Noch einmal drückt Rasande auf den roten Knopf, sieht auf die Uhr und stellt fest, bereits mindestens fünf Minuten zu spät zu Erika zu kommen, mit der er im 15. Stock des wenig Vertrauen erweckenden Hochhauses wohnt. Wut sticht ihn in die Magengegend. Er hebt die rechte Faust, lässt sie sinken, tritt mit dem Fuß gegen den Kinderwagen. Der Schreihals hält inne, kreischt danach noch lauter. Seine Mutter lächelt vor sich hin.
Wütend sieht Helmut auf ihr rot geblümtes Kopftuch herab.

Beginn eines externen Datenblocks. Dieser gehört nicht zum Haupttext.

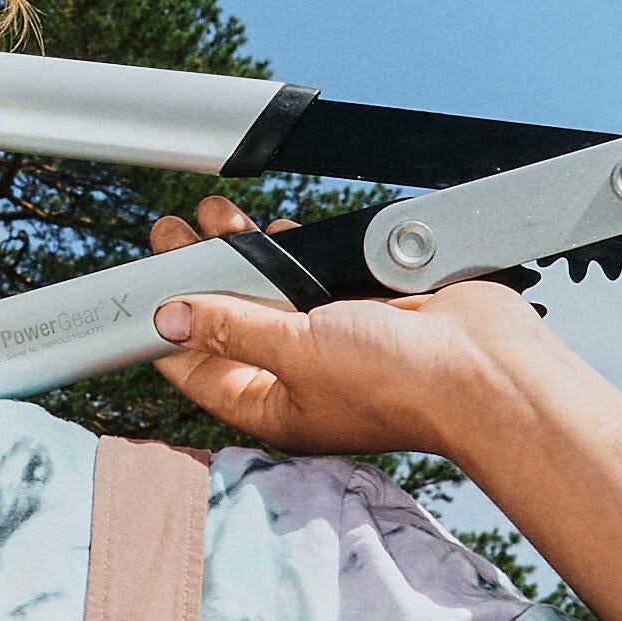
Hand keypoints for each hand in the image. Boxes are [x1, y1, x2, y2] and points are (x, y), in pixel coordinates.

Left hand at [143, 194, 561, 459]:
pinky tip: (267, 229)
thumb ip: (233, 329)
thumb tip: (168, 319)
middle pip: (228, 323)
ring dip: (237, 255)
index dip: (163, 328)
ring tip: (208, 216)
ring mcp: (330, 340)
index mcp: (272, 405)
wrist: (484, 365)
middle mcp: (296, 376)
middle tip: (168, 234)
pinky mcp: (361, 305)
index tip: (137, 289)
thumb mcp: (296, 351)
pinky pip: (312, 275)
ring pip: (267, 294)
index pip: (198, 368)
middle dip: (195, 277)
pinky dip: (289, 250)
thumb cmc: (397, 381)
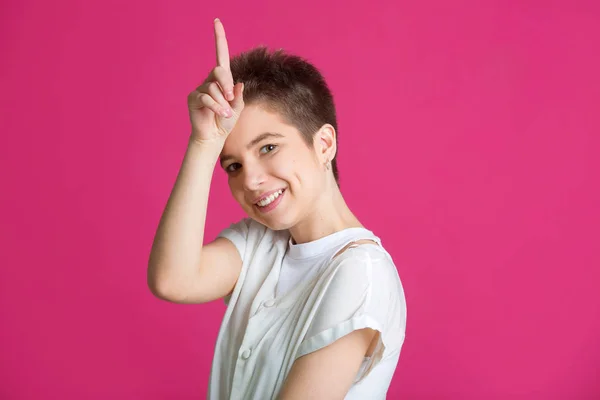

Sie überlässt dem Kleinen ihren Zeigefinger, an dem der gierig zu saugen beginnt.
Helmut Rasande ballt beide Fäuste, vergräbt sie in den Taschen seines Anoraks. Die Mutter sieht einen Moment lang lächelnd zu ihm auf.
In dem Augenblick lässt der Kleine von ihrem Zeigefinger ab und beginnt wieder zu brüllen.

Helmut weiß nicht mehr ganz genau, was er tat. Wahrscheinlich nahm er das Kind hoch und warf es in den Wagen zurück. Die Mutter wollte ihn daran hindern. Er stieß sie zurück, sie rutschte aus. Der Fahrstuhl setze sich in Bewegung.
Als die Fahrstuhltür sich öffnete, floh die Mutter schreiend in den langen Flur des 15. Stockwerks. Wohnungstüren öffneten sich spaltweit, dahinter erkannte er verschreckte Gesichter.
Eine Tür wurde aufgerissen.
Der breitschultrige dunkelhaarige Kerl schlug sofort zu. Ein paar Mal. In sein Gesicht.
Als Helmut aufwachte, lag er in ihrem schmalen Doppelbett. Erika neben ihm richtete sich auf. „Bleib ruhig liegen“. Sie lächelte. „Du hast alle Zeit der Welt.“ Vorsichtig streichelte sie seinen nackten Oberarm und er spürte die Zeit.